In the sectors suffering the worst labour shortages, European recruitment is not enough. A case in point is Esperi Care, an ambulance operator and healthcare service provider, which is in the process of recruiting a hundred nurses in the Philippines, mostly to work in a privately run senior citizens' home in Helsinki. Adult education centre Adulta, which operates in the municipalities around Helsinki, plans to start training Chinese metalworkers and nurses for jobs in Finland.
Learn the language and have your paperwork in order
Though immigrants are supported in many ways, coming to work in Finland does of course require a certain spirit of enterprise and an open mind. The most important issue, and the biggest, is language. There are very few jobs in which it is possible to work without knowing any Finnish at all, and for reasons of occupational safety alone it is vital to be able to communicate.
Local authorities, and indeed many employers too, provide immigrants and their families with language training, either gratis or at very low cost. There are individual differences in how fast one learns a new language, of course, but Tiina Oinonen reckons that with six months of intensive effort one should learn enough to get by at the average workplace.
Finland sets great value on vocational training, and in many fields and positions there are statutory qualification requirements. All persons who have studied and gained a qualification outside Finland would therefore do well to check in advance that their qualifications are officially accepted in Finland.
Integration services for immigrants are provided by law, with local authorities and employment offices carrying the prime responsibility for organizing them.
So what does Finland have to offer workers from abroad? Why is it worth coming to Finland?

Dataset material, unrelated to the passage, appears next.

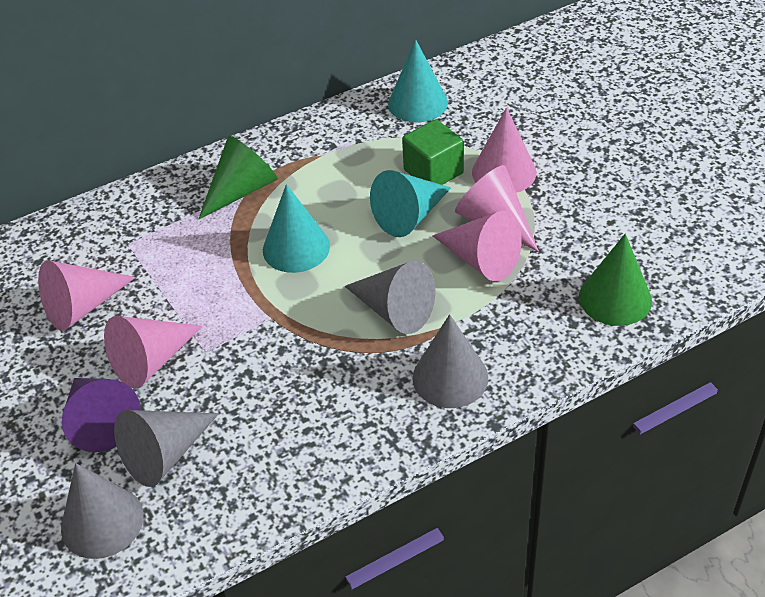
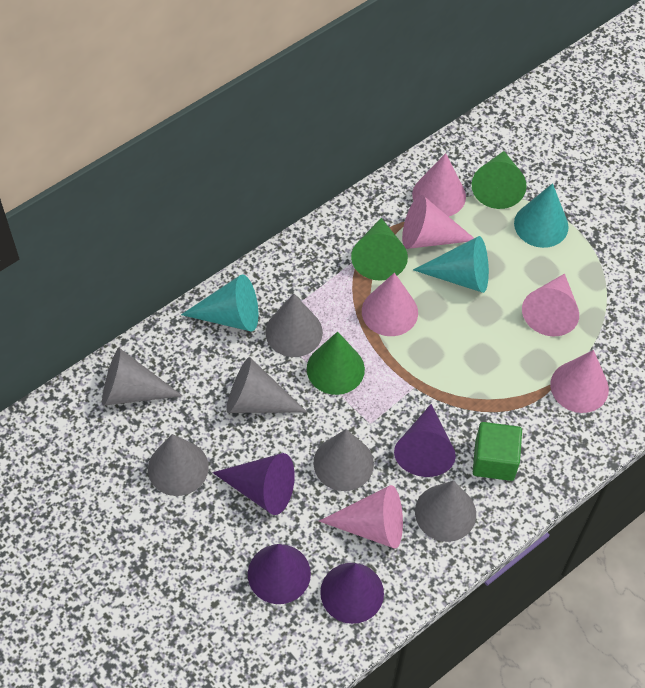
green cone: [199,136,278,219] [579,234,652,326] = 2 -> [307,331,365,395] [351,218,408,281] [471,151,527,209] = 3
grey cone: [61,463,144,559] [114,410,219,487] [345,261,436,334] [413,314,488,408] = 4 -> [102,348,183,406] [148,434,209,496] [227,357,307,413] [265,294,323,357] [313,429,374,491] [415,481,476,542] = 6
pink cone: [38,260,136,331] [104,316,203,389] [432,211,522,281] [455,165,539,252] [472,108,536,193] = 5 -> [319,485,403,549] [362,273,418,336] [402,195,474,249] [412,153,466,216] [522,273,579,336] [550,350,609,413] = 6
purple cone: [62,378,140,452] = 1 -> [213,453,295,515] [248,544,311,604] [320,563,384,624] [394,404,456,477] = 4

"Finland can offer good, high-quality working conditions, employees have a secure status, children and adolescents have good educational opportunities, public services run smoothly, and we have many successful, internationally respected companies…," Tiina Oinonen states.
…and then of course there is our wonderful northern countryside with its multitude of recreational and sporting opportunities, a lively cultural and organizational life, a wide range of inexpensive study choices, clean and comfortable housing, and a society that really functions well in every way. Welcome to Finland!